SongyiGao commented 6 years ago

When I train on my data. There is a error! Please can any one suggest me? 2017-12-10 13:28:41.796273: I tensorflow/core/common_runtime/gpu/gpu_device.cc:1030] Found device 0 with properties: name: TITAN X (Pascal) major: 6 minor: 1 memoryClockRate(GHz): 1.531 pciBusID: 0000:00:06.0 totalMemory: 11.90GiB freeMemory: 11.76GiB 2017-12-10 13:28:41.796331: I tensorflow/core/common_runtime/gpu/gpu_device.cc:1120] Creating TensorFlow device (/device:GPU:0) -> (device: 0, name: TITAN X (Pascal), pci bus id: 0000:00:06.0, compute capability: 6.1) INFO:tensorflow:Starting standard services. INFO:tensorflow:Saving checkpoint to path ../data/model/model.ckpt INFO:tensorflow:Starting queue runners. INFO:tensorflow:global_step/sec: 0 2017-12-10 13:28:47.390354: W tensorflow/core/framework/op_kernel.cc:1192] Invalid argument: Tried to explicitly squeeze dimension 1 but dimension was not 1: 2 [[Node: convnet/features = Squeeze[T=DT_FLOAT, squeeze_dims=[1], _device="/job:localhost/replica:0/task:0/device:GPU:0"](convnet/pool8/MaxPool)]] 2017-12-10 13:28:47.390538: W tensorflow/core/framework/op_kernel.cc:1192] Invalid argument: Tried to explicitly squeeze dimension 1 but dimension was not 1: 2 [[Node: convnet/features = Squeeze[T=DT_FLOAT, squeeze_dims=[1], _device="/job:localhost/replica:0/task:0/device:GPU:0"](convnet/pool8/MaxPool)]] 2017-12-10 13:28:47.390862: W tensorflow/core/framework/op_kernel.cc:1192] Invalid argument: Tried to explicitly squeeze dimension 1 but dimension was not 1: 2 [[Node: convnet/features = Squeeze[T=DT_FLOAT, squeeze_dims=[1], _device="/job:localhost/replica:0/task:0/device:GPU:0"](convnet/pool8/MaxPool)]]

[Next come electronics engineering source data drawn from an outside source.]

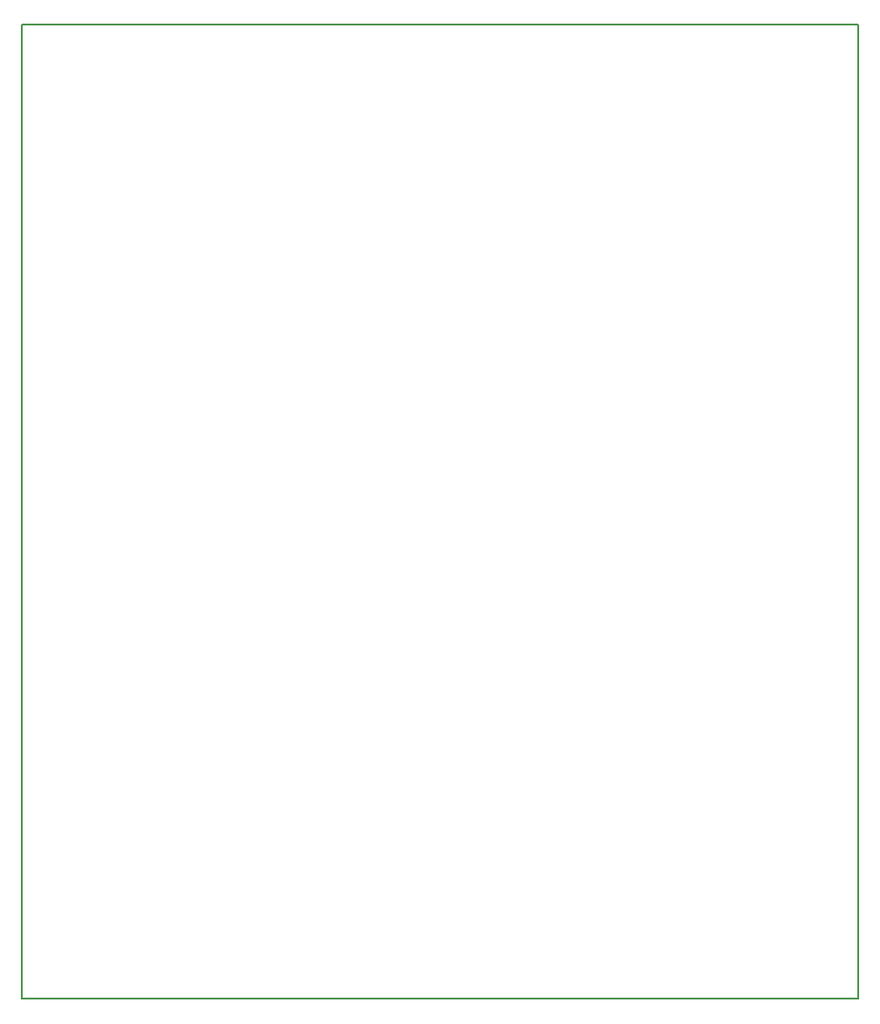
<source format=gbr>
G04 #@! TF.FileFunction,Profile,NP*
%FSLAX46Y46*%
G04 Gerber Fmt 4.6, Leading zero omitted, Abs format (unit mm)*
G04 Created by KiCad (PCBNEW 4.0.5-e0-6337~49~ubuntu16.04.1) date Thu Dec 29 17:38:52 2016*
%MOMM*%
%LPD*%
G01*
G04 APERTURE LIST*
%ADD10C,0.100000*%
%ADD11C,0.150000*%
G04 APERTURE END LIST*
D10*
D11*
X193700000Y-136850000D02*
X193700000Y-46100000D01*
X115700000Y-136850000D02*
X193700000Y-136850000D01*
X115700000Y-46100000D02*
X115700000Y-136850000D01*
X193700000Y-46100000D02*
X115700000Y-46100000D01*
M02*

</source>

weinman commented 6 years ago

The code assumes the input is 32 pixels high (and grayscale). It can't squeeze the row dim out if your images are of a different height.

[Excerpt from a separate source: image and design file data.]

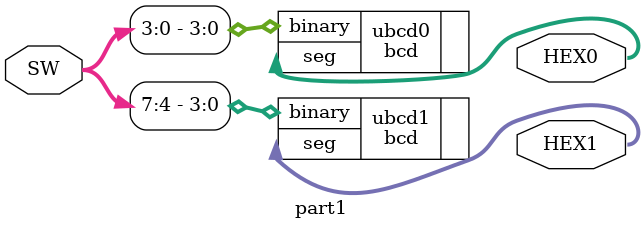
<source format=v>
module part1(
	input  [7:0] SW,   // SW[3:0]=HEX0, SW[7:4]=HEX1
	output [0:6] HEX0, // 7-segment display for SW[3:0]
	output [0:6] HEX1  // 7-segment display for SW[7:4]
);
	
   // Instantiate BCD decoder for HEX0
	bcd ubcd0(.binary(SW[3:0]), .seg(HEX0));
	
   // Instantiate BCD decoder for HEX1
	bcd ubcd1(.binary(SW[7:4]), .seg(HEX1));

endmodule
</source>
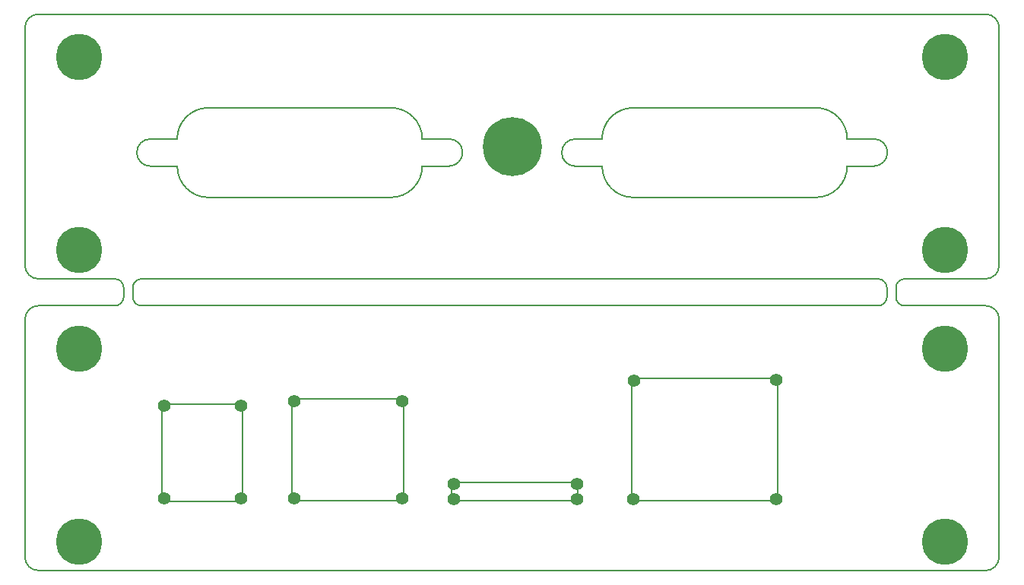
<source format=gbr>
%FSLAX36Y36*%
%MOMM*%
G04 EasyPC Gerber Version 18.0.8 Build 3632 *
%ADD11C,0.12700*%
%ADD83C,1.41000*%
%ADD13C,5.16000*%
%ADD86C,6.57000*%
X0Y0D02*
D02*
D11*
X41512700Y97411500D02*
G75*
G03X40012700Y95911500J-1500000D01*
G01*
Y69411500*
G75*
G03X41512700Y67911500I1500000*
G01*
X50012700*
G75*
G02X51012700Y66911500J-1000000*
G01*
Y65911500*
G75*
G02X50012700Y64911500I-1000000*
G01*
X41512700*
G75*
G03X40012700Y63411500J-1500000*
G01*
Y36911500*
G75*
G03X41512700Y35411500I1500000*
G01*
X147012700*
G75*
G03X148512700Y36911500J1500000*
G01*
Y63411500*
G75*
G03X147012700Y64911500I-1500000*
G01*
X138012700*
G75*
G02X137012700Y65911500J1000000*
G01*
Y66911500*
G75*
G02X138012700Y67911500I1000000*
G01*
X147012700*
G75*
G03X148512700Y69411500J1500000*
G01*
Y95911500*
G75*
G03X147012700Y97411500I-1500000*
G01*
X41512700*
X53012700Y67911500D02*
G75*
G03X52012700Y66911500J-1000000D01*
G01*
Y65911500*
G75*
G03X53012700Y64911500I1000000*
G01*
X135012700*
G75*
G03X136012700Y65911500J1000000*
G01*
Y66911500*
G75*
G03X135012700Y67911500I-1000000*
G01*
X53012700*
X55762700Y53911500D02*
G75*
G03X55262700Y53411500J-500000D01*
G01*
Y43511500*
G75*
G03X55662700Y43111500I400000*
G01*
X63862700*
G75*
G03X64262700Y43511500J400000*
G01*
Y53411500*
G75*
G03X63762700Y53911500I-500000*
G01*
X55762700*
X60441700Y86976500D02*
G75*
G03X56957300Y83492100J-3484400D01*
G01*
X53962700*
G75*
G03X52474700Y82004100J-1488000*
G01*
Y81954500*
G75*
G03X53956500Y80472700I1481800*
G01*
X56975900*
Y80460300*
G75*
G03X60447900Y76988300I3472000*
G01*
X80765300*
G75*
G03X84262100Y80485100J3496800*
G01*
X87269100*
G75*
G03X88750900Y81966900J1481800*
G01*
Y82022700*
G75*
G03X87275300Y83498300I-1475600*
G01*
X84262100*
G75*
G03X80783900Y86976500I-3478200*
G01*
X60441700*
X70262700Y54511500D02*
G75*
G03X69762700Y54011500J-500000D01*
G01*
Y43711500*
G75*
G03X70262700Y43211500I500000*
G01*
X81712700*
G75*
G03X82212700Y43711500J500000*
G01*
Y54011500*
G75*
G03X81712700Y54511500I-500000*
G01*
X70262700*
X88062700Y45211500D02*
G75*
G03X87562700Y44711500J-500000D01*
G01*
Y43711500*
G75*
G03X88062700Y43211500I500000*
G01*
X101112700*
G75*
G03X101612700Y43711500J500000*
G01*
Y44711500*
G75*
G03X101112700Y45211500I-500000*
G01*
X88062700*
X107762700Y86976500D02*
G75*
G03X104278300Y83492100J-3484400D01*
G01*
X101283700*
G75*
G03X99795700Y82004100J-1488000*
G01*
Y81954500*
G75*
G03X101277500Y80472700I1481800*
G01*
X104296900*
Y80460300*
G75*
G03X107768900Y76988300I3472000*
G01*
X128086300*
G75*
G03X131583100Y80485100J3496800*
G01*
X134590100*
G75*
G03X136071900Y81966900J1481800*
G01*
Y82022700*
G75*
G03X134596300Y83498300I-1475600*
G01*
X131583100*
G75*
G03X128104900Y86976500I-3478200*
G01*
X107762700*
X108062700Y56811500D02*
G75*
G03X107562700Y56311500J-500000D01*
G01*
Y43711500*
G75*
G03X108062700Y43211500I500000*
G01*
X123312700*
G75*
G03X123812700Y43711500J500000*
G01*
Y56311500*
G75*
G03X123312700Y56811500I-500000*
G01*
X108062700*
D02*
D13*
X46012700Y38661500D03*
Y60161500D03*
Y71161500D03*
Y92661500D03*
X142512700Y38661500D03*
Y60161500D03*
Y71161500D03*
Y92661500D03*
D02*
D83*
X55512700Y43411500D03*
Y53811500D03*
X64112700Y43411500D03*
Y53811500D03*
X70012700Y43411500D03*
Y54311500D03*
X82062700Y43411500D03*
Y54311500D03*
X87800200Y43374000D03*
Y45061500D03*
X101500200Y43361500D03*
Y45024000D03*
X107775200Y43374000D03*
X107812700Y56586500D03*
X123675200Y43374000D03*
X123687700Y56636500D03*
D02*
D86*
X94262700Y82661500D03*
X0Y0D02*
M02*

</source>
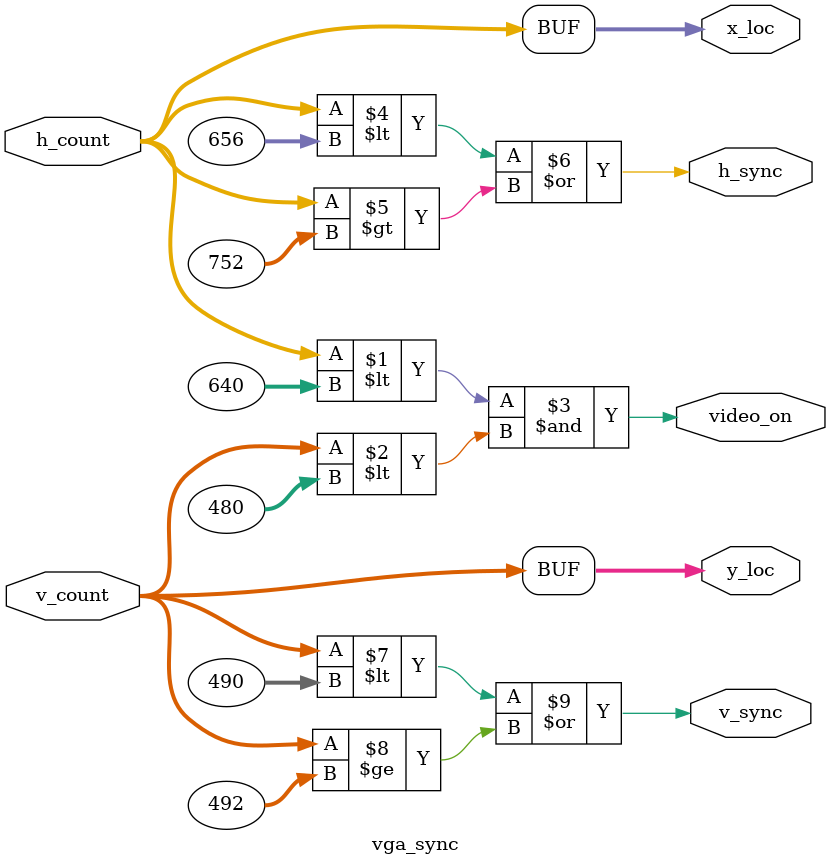
<source format=v>
`timescale 1ns / 1ps


module vga_sync (h_count,v_count,h_sync, v_sync, video_on, x_loc, y_loc);
  input [9:0] h_count;
  input [9:0] v_count;
  output h_sync;
  output v_sync;
  output video_on;
  output [9:0] x_loc;
  output [9:0] y_loc;
  wire h_sync, v_sync, video_on; 


  //horizontal measurements
  localparam HD = 640;
  localparam HF = 16;
  localparam HB = 48;
  localparam HR = 96;
  
  // vertical measurements
  localparam VD = 480;
  localparam VF = 10;
  localparam VB = 33;	
  localparam VR = 2;
  
  assign x_loc = h_count;
  assign y_loc = v_count;
  assign video_on = (h_count < HD & v_count < VD);
  assign h_sync = h_count < HD + HF | h_count > HD + HF + HR;
  assign v_sync = v_count < VD + VF | v_count >= VD + VF + VR;
endmodule

</source>
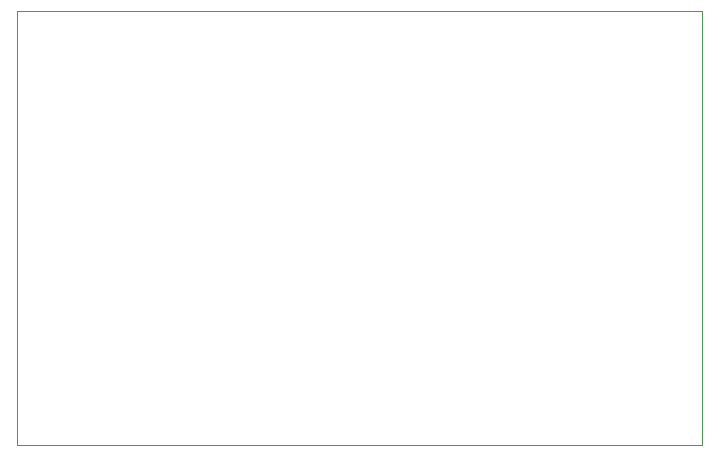
<source format=gbr>
G04 #@! TF.GenerationSoftware,KiCad,Pcbnew,9.0.2*
G04 #@! TF.CreationDate,2025-08-18T13:33:18+03:00*
G04 #@! TF.ProjectId,tickbox,7469636b-626f-4782-9e6b-696361645f70,rev?*
G04 #@! TF.SameCoordinates,Original*
G04 #@! TF.FileFunction,Profile,NP*
%FSLAX46Y46*%
G04 Gerber Fmt 4.6, Leading zero omitted, Abs format (unit mm)*
G04 Created by KiCad (PCBNEW 9.0.2) date 2025-08-18 13:33:18*
%MOMM*%
%LPD*%
G01*
G04 APERTURE LIST*
G04 #@! TA.AperFunction,Profile*
%ADD10C,0.038100*%
G04 #@! TD*
G04 APERTURE END LIST*
D10*
X27500000Y-29000000D02*
X85500000Y-29000000D01*
X85500000Y-65750000D01*
X27500000Y-65750000D01*
X27500000Y-29000000D01*
M02*

</source>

riteshkumartbz commented 5 years ago

What changes should I make if I have training data 64 pixels high? Also if I have colored images is there any way I can give these images as training data?

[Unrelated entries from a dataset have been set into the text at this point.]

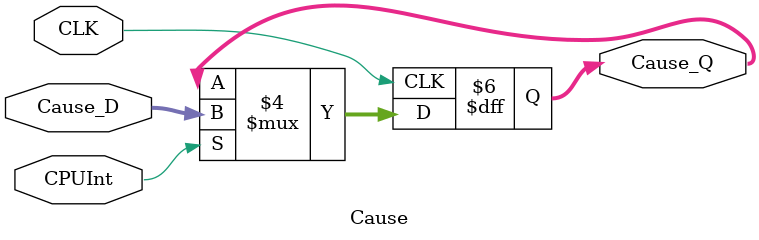
<source format=v>
`timescale 1ns / 1ps

module Cause(
  input [31:0] Cause_D,
  input CLK,
  input CPUInt,
  output reg [31:0] Cause_Q
    );
  always @ (negedge CLK)
    begin
      if(CPUInt==1) Cause_Q=Cause_D;
    end
endmodule

</source>
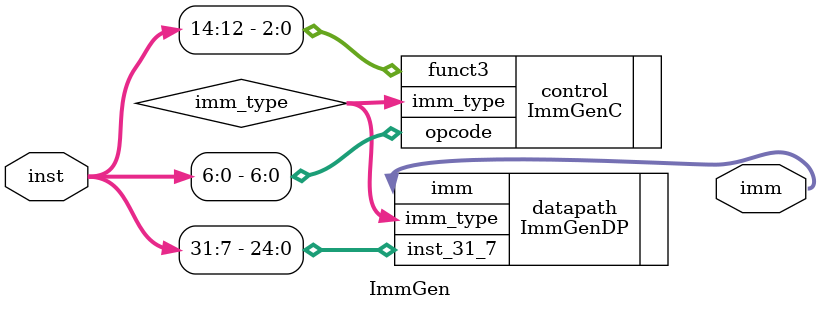
<source format=v>

`include "const.vh"

module ImmGen (
    input [31:0] inst,

    output [31:0] imm
);

wire [2:0] imm_type;

ImmGenC control(
    .opcode(inst[6:0]),
    .funct3(inst[14:12]),

    .imm_type(imm_type)
);

ImmGenDP datapath(
    .inst_31_7(inst[31:7]),
    .imm_type(imm_type),

    .imm(imm)
);

endmodule
</source>
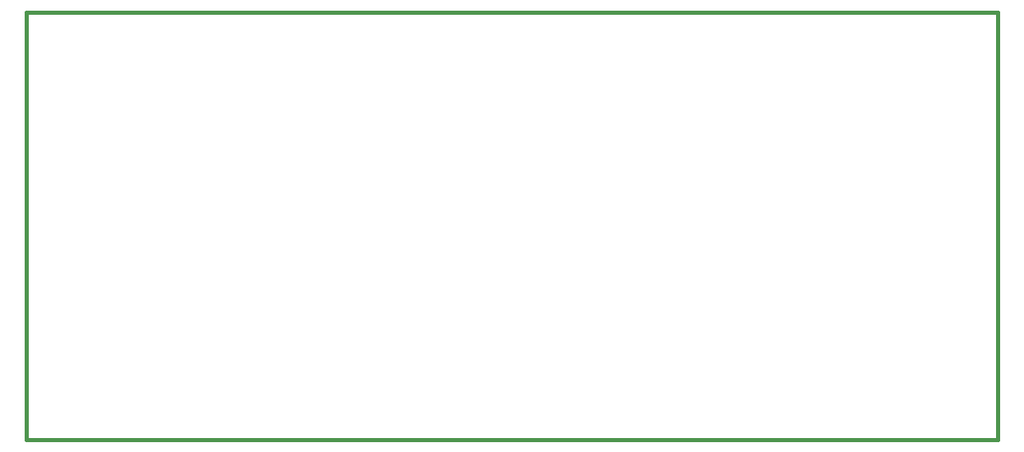
<source format=gbr>
G04 (created by PCBNEW-RS274X (2012-01-19 BZR 3256)-stable) date Sat 12 Jan 2013 18:11:29 GMT*
G01*
G70*
G90*
%MOIN*%
G04 Gerber Fmt 3.4, Leading zero omitted, Abs format*
%FSLAX34Y34*%
G04 APERTURE LIST*
%ADD10C,0.006000*%
%ADD11C,0.015000*%
G04 APERTURE END LIST*
G54D10*
G54D11*
X78740Y-31102D02*
X39370Y-31102D01*
X78740Y-48425D02*
X78740Y-31103D01*
X39370Y-48425D02*
X78740Y-48425D01*
X39370Y-31103D02*
X39370Y-48425D01*
M02*

</source>
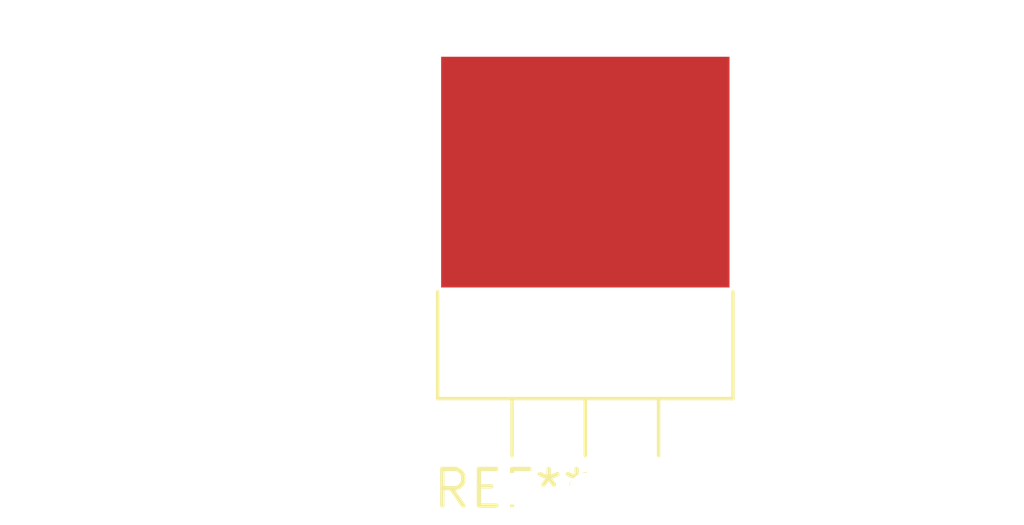
<source format=kicad_pcb>
(kicad_pcb (version 20240108) (generator pcbnew)

  (general
    (thickness 1.6)
  )

  (paper "A4")
  (layers
    (0 "F.Cu" signal)
    (31 "B.Cu" signal)
    (32 "B.Adhes" user "B.Adhesive")
    (33 "F.Adhes" user "F.Adhesive")
    (34 "B.Paste" user)
    (35 "F.Paste" user)
    (36 "B.SilkS" user "B.Silkscreen")
    (37 "F.SilkS" user "F.Silkscreen")
    (38 "B.Mask" user)
    (39 "F.Mask" user)
    (40 "Dwgs.User" user "User.Drawings")
    (41 "Cmts.User" user "User.Comments")
    (42 "Eco1.User" user "User.Eco1")
    (43 "Eco2.User" user "User.Eco2")
    (44 "Edge.Cuts" user)
    (45 "Margin" user)
    (46 "B.CrtYd" user "B.Courtyard")
    (47 "F.CrtYd" user "F.Courtyard")
    (48 "B.Fab" user)
    (49 "F.Fab" user)
    (50 "User.1" user)
    (51 "User.2" user)
    (52 "User.3" user)
    (53 "User.4" user)
    (54 "User.5" user)
    (55 "User.6" user)
    (56 "User.7" user)
    (57 "User.8" user)
    (58 "User.9" user)
  )

  (setup
    (pad_to_mask_clearance 0)
    (pcbplotparams
      (layerselection 0x00010fc_ffffffff)
      (plot_on_all_layers_selection 0x0000000_00000000)
      (disableapertmacros false)
      (usegerberextensions false)
      (usegerberattributes false)
      (usegerberadvancedattributes false)
      (creategerberjobfile false)
      (dashed_line_dash_ratio 12.000000)
      (dashed_line_gap_ratio 3.000000)
      (svgprecision 4)
      (plotframeref false)
      (viasonmask false)
      (mode 1)
      (useauxorigin false)
      (hpglpennumber 1)
      (hpglpenspeed 20)
      (hpglpendiameter 15.000000)
      (dxfpolygonmode false)
      (dxfimperialunits false)
      (dxfusepcbnewfont false)
      (psnegative false)
      (psa4output false)
      (plotreference false)
      (plotvalue false)
      (plotinvisibletext false)
      (sketchpadsonfab false)
      (subtractmaskfromsilk false)
      (outputformat 1)
      (mirror false)
      (drillshape 1)
      (scaleselection 1)
      (outputdirectory "")
    )
  )

  (net 0 "")

  (footprint "TO-262-3-1EP_Horizontal_TabDown" (layer "F.Cu") (at 0 0))

)

</source>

weinman commented 5 years ago
  1. You need to decide how you want to handle the extra data. One possibility may be adding another conv/pool layer (e.g. conv9, pool9) or perhaps just conv9. In the current model, pool8 is [N,1,W,512]. If you put 64 pixel high images in, you'll end up with a feature height >1. You could simply increase the max pool window of pool8, or add a conv9 to take the result own to 1 before the squeeze to create features, which should result in [N,W,512].
  2. Strictly speaking, the definition of the model (in model.py) should work with NHW3 data. You'd need to make any changes to the other parts of the code that insist on NHW1 data. I haven't tested this, but it may do the trick to simply delete this line.
SnehalRaj commented 5 years ago

Also, what changes should I make if the length of the sequences I detect are going to be constant?